L’équilibre - ou la distance - entre le personnage (biographie) et l’auteur (autobiographie) ? Rolling Stones, puis Dylan, sont sous-titrés Une biographie. Pourquoi pas Roman, finalement ?
On est dans une période de diktat du mot roman, fin de comète d’un âge d’or inauguré par Balzac et Flaubert. La tradition littéraire de notre langue se moque de ces limites de genre : Saint-Simon, par exemple, est pour moi le modèle le plus constamment actif. D’autre part, ce qui compte, c’est comment on pousse l’écriture à affronter ce qu’on ne sait pas, pour en extorquer un peu de justesse. S’il n’y a pas de réponse au bout (et surtout avec Dylan), au moins radicaliser la façon dont on interroge le monde. Ce qu’on documente, ce qu’on apprend, devient chaque fois une contrainte supplémentaire pour l’écriture. Ce n’est que dans la rigueur qu’elle a une chance d’être juste.
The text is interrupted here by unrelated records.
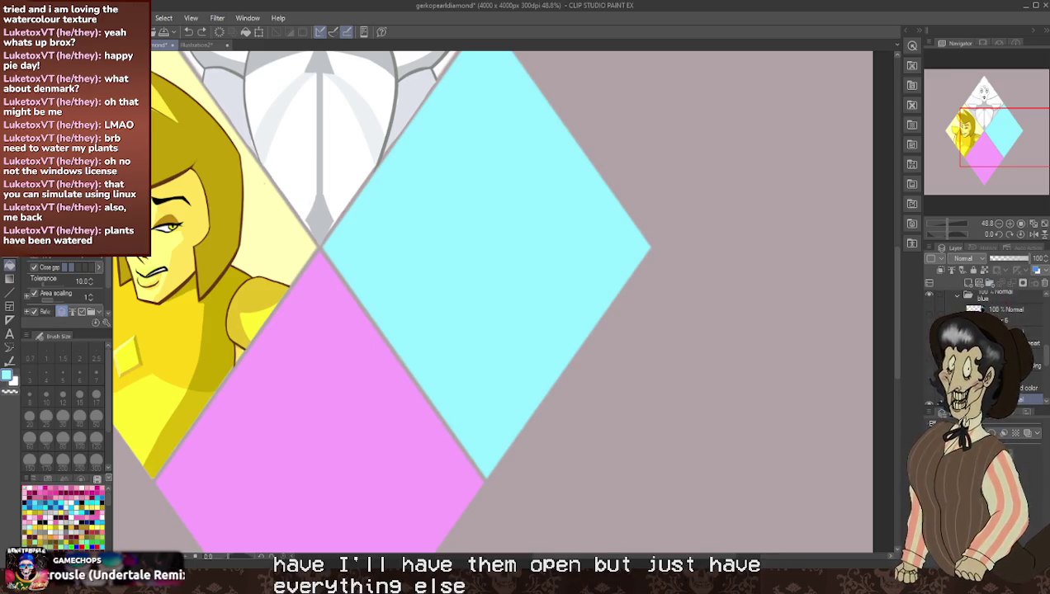
pyautogui.scroll(1, 1006, 318)
pyautogui.click(930, 319)
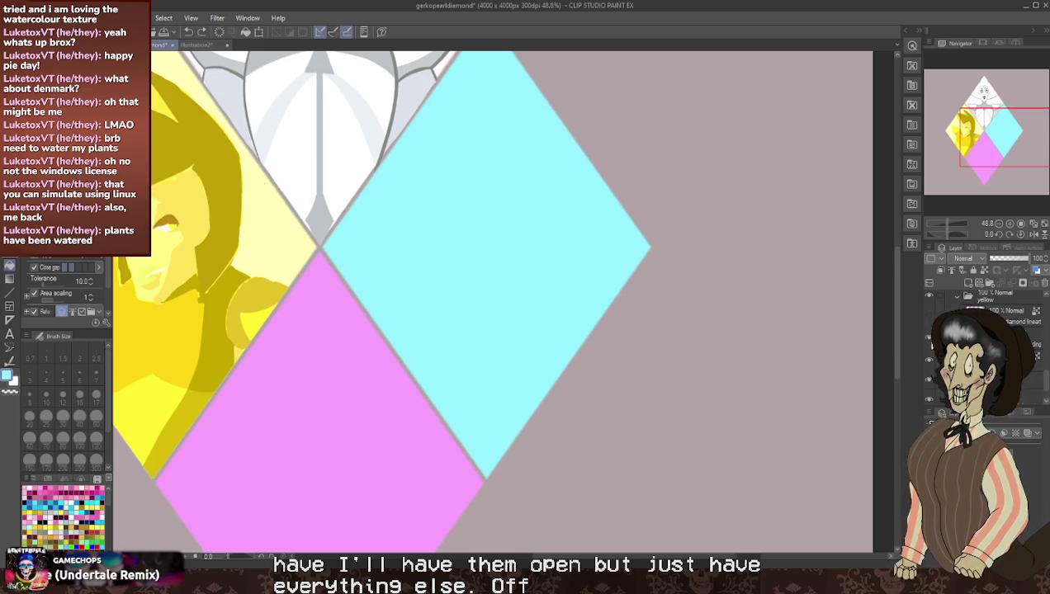
pyautogui.click(930, 339)
pyautogui.click(930, 358)
pyautogui.scroll(1, 990, 314)
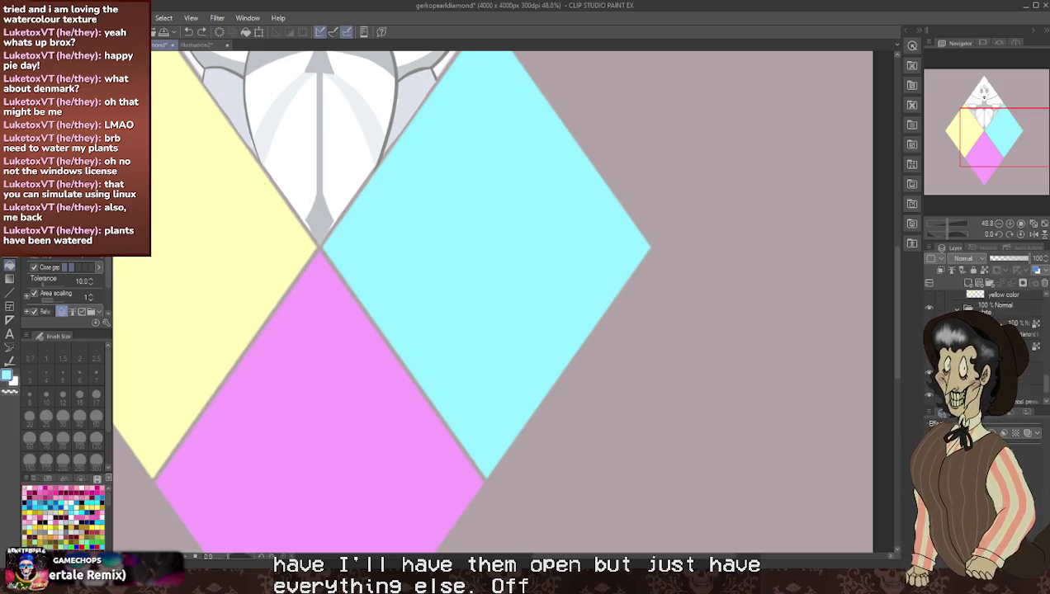
pyautogui.click(930, 309)
pyautogui.scroll(-1, 991, 313)
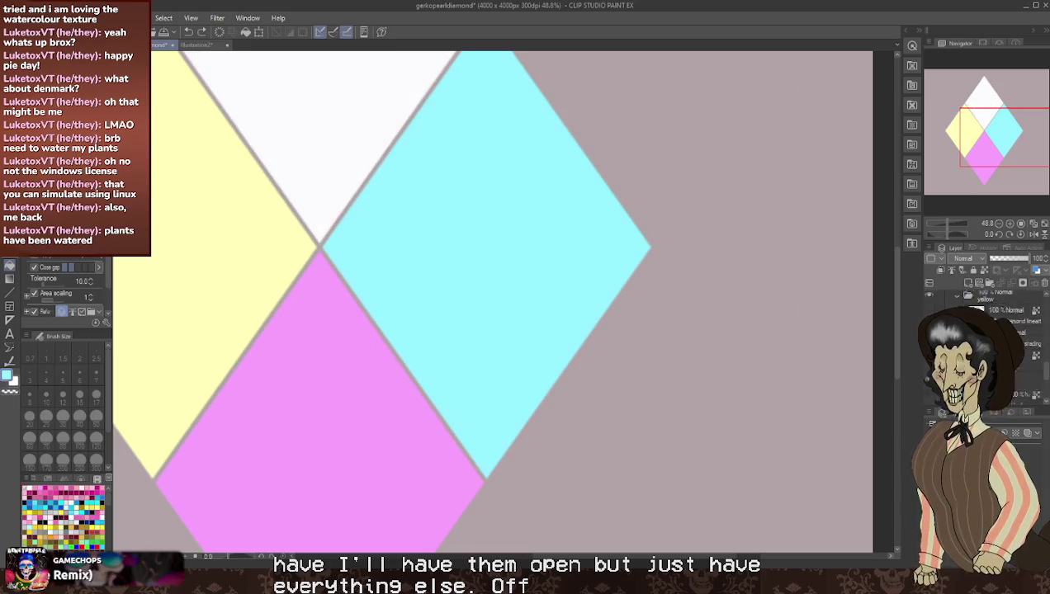
# - Select the yellow colour layer in the Layer palette
pyautogui.scroll(-2, 991, 322)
D’autre part,les vies (les vies de saint au troisième siècle, la Vie de Rancé de Chateabriand, les Vies minuscules de Pierre Michon), c’est un genre majeur de l’histoire littéraire. Un réservoir très fort de formes.

François Bon, musicologue ? Musicien ? Groupie ? Documentariste ? Un peu de tous ces qualificatifs ? Et à quelle hauteur ? La question est pertinente parce que François Bon ne disparaît jamais derrière Bob Dylan. Bref, "Monsieur Dylan, c’est moi" ?
Non, Dylan c’est Dylan, un portrait d’artiste complexe, glissant et dur, mais tout entier travaillé par des figures d’écriture. Donc nous renvoyant à nous-mêmes, autrement que ce que nous savons d’avance. C’est ce qui justifie l’approche. L’écriture c’est une sorte de vertige, de trou. C’est là où on ne maîtrise pas. Alors oui, quand ma vieille maman me dit : « Je ne sais pas où tu vas chercher tout ça », ça me fait sourire, mais la documentation, vraiment, c’est avant le trou. Il y a un plaisir vrai à l’enquête, remonter vers les lieux, les gens, affiner le détail. Mais c’est la préparation de la page, ça ne lui donne aucune garantie. Musicologue encore moins : je parle guitare à travers mes rêves d’ados, je sais ce que c’est qu’un accord ouvert, et, pour Dylan par exemple, l’histoire de ses instruments c’est très important. Mais la voie de passage, l’endroit funambule où le travail commence, c’est ce portrait d’artiste. Peu importe qu’il tienne à la musique, à l’architecture. Et là aussi, Dylan abat un drôle de jeu de cartes, dans les périodes où la peinture compte plus pour lui que la musique, par exemple. Mais, pour avancer, c’est l’écriture elle-même qu’on questionne : qui je suis, d’où je parle, quelle garantie j’ai que mon discours soit juste. Alors oui, la démarche d’écriture reste un des paramètres à la surface du texte. Corollaire : ce qui compte, c’est la fabrication, l’invention. Parce qu’on s’interroge sur l’invention, il faut en examiner de près les conditions concrètes. On a la chance, pour Dylan ou les Stones, que des témoignages très précis abondent sur les séances d’enregistrement. Les registres du studio 1 de Columbia, ou des studios Columbia de Nashville, pour Dylan : l’invention est quantifiée, contrainte de se matérialiser à date fixe. Grande question à rebours pour l’écriture.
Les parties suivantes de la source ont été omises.